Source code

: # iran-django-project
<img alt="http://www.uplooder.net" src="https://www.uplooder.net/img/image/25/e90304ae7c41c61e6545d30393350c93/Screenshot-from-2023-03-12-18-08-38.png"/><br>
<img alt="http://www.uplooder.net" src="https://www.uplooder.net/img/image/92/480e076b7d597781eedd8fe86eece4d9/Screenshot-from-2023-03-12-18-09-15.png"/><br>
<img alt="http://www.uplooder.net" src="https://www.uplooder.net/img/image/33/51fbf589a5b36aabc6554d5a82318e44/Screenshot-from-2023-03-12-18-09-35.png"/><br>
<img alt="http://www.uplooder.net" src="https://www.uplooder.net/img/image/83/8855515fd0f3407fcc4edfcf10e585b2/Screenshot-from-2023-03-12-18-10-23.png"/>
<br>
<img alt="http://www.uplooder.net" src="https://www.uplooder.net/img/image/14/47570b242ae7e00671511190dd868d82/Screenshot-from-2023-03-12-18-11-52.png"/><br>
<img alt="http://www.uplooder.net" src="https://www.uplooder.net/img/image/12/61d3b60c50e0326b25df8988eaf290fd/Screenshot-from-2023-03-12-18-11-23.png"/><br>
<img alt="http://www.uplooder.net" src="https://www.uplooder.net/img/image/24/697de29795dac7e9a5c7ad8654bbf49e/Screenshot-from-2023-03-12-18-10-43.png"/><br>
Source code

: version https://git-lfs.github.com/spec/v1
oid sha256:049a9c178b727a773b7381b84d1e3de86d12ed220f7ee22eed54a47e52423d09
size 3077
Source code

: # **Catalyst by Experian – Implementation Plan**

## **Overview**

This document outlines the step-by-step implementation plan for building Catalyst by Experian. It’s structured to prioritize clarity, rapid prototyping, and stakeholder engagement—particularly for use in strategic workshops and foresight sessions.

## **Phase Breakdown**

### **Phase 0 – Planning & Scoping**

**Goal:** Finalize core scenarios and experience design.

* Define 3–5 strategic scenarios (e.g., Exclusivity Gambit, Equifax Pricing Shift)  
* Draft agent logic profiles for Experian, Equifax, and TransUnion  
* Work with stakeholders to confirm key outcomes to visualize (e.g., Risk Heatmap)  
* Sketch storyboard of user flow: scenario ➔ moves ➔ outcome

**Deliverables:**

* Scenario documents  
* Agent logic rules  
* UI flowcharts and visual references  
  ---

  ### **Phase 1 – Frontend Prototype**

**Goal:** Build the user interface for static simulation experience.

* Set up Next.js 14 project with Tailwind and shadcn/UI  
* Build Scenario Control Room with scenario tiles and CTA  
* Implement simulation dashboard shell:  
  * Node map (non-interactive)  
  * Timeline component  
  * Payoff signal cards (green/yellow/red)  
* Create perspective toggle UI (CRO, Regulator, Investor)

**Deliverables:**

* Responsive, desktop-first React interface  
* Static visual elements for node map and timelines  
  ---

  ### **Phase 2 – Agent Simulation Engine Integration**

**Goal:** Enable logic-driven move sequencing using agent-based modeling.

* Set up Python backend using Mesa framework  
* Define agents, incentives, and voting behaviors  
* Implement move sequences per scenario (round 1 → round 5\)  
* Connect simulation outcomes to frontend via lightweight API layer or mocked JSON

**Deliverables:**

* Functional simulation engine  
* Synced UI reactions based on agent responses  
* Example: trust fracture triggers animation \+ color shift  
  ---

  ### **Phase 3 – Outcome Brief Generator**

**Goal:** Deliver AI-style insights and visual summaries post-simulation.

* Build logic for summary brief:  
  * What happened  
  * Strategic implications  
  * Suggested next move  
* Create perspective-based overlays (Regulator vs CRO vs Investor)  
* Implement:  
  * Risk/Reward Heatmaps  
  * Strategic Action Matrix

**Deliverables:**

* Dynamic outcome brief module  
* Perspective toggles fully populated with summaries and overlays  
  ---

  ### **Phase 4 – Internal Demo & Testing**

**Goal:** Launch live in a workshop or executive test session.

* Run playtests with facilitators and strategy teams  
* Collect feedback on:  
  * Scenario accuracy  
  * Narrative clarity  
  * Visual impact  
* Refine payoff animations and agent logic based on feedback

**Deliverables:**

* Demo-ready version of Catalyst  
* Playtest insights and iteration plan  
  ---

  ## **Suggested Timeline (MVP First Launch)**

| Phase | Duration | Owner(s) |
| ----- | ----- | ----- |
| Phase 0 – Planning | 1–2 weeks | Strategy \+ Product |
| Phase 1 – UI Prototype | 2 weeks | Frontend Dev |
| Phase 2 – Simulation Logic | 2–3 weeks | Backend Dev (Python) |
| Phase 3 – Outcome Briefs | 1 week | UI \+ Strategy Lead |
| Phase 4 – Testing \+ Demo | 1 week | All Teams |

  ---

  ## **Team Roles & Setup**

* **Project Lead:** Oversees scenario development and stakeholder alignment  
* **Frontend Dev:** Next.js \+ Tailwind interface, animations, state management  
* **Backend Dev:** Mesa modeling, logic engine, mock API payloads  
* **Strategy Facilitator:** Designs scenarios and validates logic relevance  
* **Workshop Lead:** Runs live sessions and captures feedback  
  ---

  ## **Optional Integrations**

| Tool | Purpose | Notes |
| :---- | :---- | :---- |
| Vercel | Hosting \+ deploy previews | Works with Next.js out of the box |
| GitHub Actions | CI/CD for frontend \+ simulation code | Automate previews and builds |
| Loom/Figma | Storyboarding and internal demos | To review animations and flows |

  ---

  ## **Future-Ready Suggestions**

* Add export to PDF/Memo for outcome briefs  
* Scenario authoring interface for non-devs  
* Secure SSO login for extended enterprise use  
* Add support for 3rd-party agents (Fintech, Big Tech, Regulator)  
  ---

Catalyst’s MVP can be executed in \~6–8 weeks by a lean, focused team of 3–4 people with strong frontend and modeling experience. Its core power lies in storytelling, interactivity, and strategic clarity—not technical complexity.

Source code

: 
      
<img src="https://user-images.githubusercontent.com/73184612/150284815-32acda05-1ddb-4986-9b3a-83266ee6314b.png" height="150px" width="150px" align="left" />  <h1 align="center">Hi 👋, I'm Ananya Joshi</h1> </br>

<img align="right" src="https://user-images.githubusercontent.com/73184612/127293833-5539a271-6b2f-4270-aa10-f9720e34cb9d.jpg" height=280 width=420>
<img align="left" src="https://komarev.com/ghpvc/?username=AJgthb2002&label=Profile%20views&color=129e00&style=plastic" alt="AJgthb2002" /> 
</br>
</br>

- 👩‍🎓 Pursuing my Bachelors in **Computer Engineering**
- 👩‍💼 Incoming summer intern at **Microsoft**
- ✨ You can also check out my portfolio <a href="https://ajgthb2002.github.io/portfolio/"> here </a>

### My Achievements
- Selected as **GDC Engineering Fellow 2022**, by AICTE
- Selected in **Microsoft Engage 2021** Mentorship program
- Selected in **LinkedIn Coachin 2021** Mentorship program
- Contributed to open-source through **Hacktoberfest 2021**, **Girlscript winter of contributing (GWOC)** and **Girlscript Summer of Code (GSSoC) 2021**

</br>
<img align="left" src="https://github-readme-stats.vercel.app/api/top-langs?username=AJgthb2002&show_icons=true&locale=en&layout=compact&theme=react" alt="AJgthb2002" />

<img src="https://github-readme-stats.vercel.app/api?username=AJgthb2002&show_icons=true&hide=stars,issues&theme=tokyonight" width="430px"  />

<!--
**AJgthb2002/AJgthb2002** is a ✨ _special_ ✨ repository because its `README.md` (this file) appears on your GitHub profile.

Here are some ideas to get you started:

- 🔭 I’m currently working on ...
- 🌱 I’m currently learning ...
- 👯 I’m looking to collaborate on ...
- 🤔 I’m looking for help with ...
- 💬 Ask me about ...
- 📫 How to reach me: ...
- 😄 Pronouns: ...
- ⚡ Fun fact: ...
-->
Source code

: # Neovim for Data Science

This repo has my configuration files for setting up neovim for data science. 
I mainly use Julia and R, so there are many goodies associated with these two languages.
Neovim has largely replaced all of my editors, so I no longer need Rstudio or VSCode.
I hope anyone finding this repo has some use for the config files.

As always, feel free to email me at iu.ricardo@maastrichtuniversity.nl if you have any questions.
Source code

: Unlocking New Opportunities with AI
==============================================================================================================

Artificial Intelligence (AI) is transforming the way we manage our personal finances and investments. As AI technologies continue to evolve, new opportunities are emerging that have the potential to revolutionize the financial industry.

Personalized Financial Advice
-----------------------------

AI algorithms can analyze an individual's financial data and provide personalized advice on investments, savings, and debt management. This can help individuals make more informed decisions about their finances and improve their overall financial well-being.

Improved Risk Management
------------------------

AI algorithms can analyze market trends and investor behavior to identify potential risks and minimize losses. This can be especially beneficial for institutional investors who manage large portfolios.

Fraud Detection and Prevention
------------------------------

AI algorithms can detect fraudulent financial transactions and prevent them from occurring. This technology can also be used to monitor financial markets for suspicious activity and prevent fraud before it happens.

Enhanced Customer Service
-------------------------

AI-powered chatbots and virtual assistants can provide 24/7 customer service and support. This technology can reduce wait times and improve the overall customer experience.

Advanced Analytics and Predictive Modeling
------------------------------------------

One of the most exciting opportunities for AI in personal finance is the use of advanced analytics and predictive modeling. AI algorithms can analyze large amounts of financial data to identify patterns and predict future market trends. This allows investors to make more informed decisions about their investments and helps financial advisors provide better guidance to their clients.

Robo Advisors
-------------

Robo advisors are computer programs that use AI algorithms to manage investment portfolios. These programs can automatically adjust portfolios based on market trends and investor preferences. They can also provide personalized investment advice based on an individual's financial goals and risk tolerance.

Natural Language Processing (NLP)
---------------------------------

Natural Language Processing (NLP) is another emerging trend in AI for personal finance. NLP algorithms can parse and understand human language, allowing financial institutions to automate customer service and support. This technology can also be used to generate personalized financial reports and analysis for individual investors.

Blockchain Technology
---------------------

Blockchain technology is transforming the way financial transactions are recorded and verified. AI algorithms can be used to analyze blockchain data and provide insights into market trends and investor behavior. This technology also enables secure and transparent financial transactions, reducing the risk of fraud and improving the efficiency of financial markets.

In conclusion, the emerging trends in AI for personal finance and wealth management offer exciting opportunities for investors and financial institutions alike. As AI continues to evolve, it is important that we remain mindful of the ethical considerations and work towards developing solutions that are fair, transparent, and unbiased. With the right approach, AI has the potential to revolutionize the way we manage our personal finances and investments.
= = =
◆ **Problem**
Copy the lines of the material from the line with "using agent-based modeling." up to and including the line with "visual summaries post-simulation.", reproducing each one verbatim.

◆ **Task solution**
**Goal:** Enable logic-driven move sequencing using agent-based modeling.

* Set up Python backend using Mesa framework  
* Define agents, incentives, and voting behaviors  
* Implement move sequences per scenario (round 1 → round 5\)  
* Connect simulation outcomes to frontend via lightweight API layer or mocked JSON

**Deliverables:**

* Functional simulation engine  
* Synced UI reactions based on agent responses  
* Example: trust fracture triggers animation \+ color shift  
  ---

  ### **Phase 3 – Outcome Brief Generator**

**Goal:** Deliver AI-style insights and visual summaries post-simulation.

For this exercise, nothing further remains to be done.